→ **Prompt**:
Please repeat the text of the listing below word for word, leaving out the pictures.

→ **Records provided**:
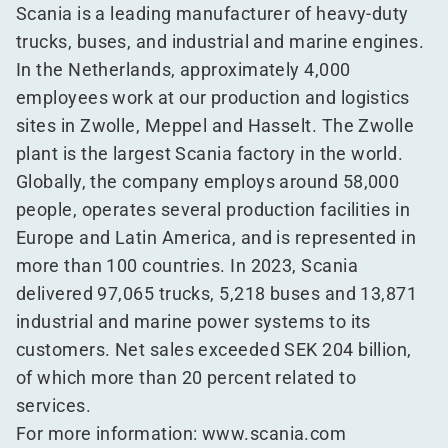
Scania is a leading manufacturer of heavy-duty
trucks, buses, and industrial and marine engines.
In the Netherlands, approximately 4,000
employees work at our production and logistics
sites in Zwolle, Meppel and Hasselt. The Zwolle
plant is the largest Scania factory in the world.
Globally, the company employs around 58,000
people, operates several production facilities in
Europe and Latin America, and is represented in
more than 100 countries. In 2023, Scania
delivered 97,065 trucks, 5,218 buses and 13,871
industrial and marine power systems to its
customers. Net sales exceeded SEK 204 billion,
of which more than 20 percent related to
services.
For more information:
www​.sca​nia​.com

→ **Problem solution**:
Scania is a leading manufacturer of heavy-duty
trucks, buses, and industrial and marine engines.
In the Netherlands, approximately 4,000
employees work at our production and logistics
sites in Zwolle, Meppel and Hasselt. The Zwolle
plant is the largest Scania factory in the world.
Globally, the company employs around 58,000
people, operates several production facilities in
Europe and Latin America, and is represented in
more than 100 countries. In 2023, Scania
delivered 97,065 trucks, 5,218 buses and 13,871
industrial and marine power systems to its
customers. Net sales exceeded SEK 204 billion,
of which more than 20 percent related to
services.
For more information:
www​.sca​nia​.com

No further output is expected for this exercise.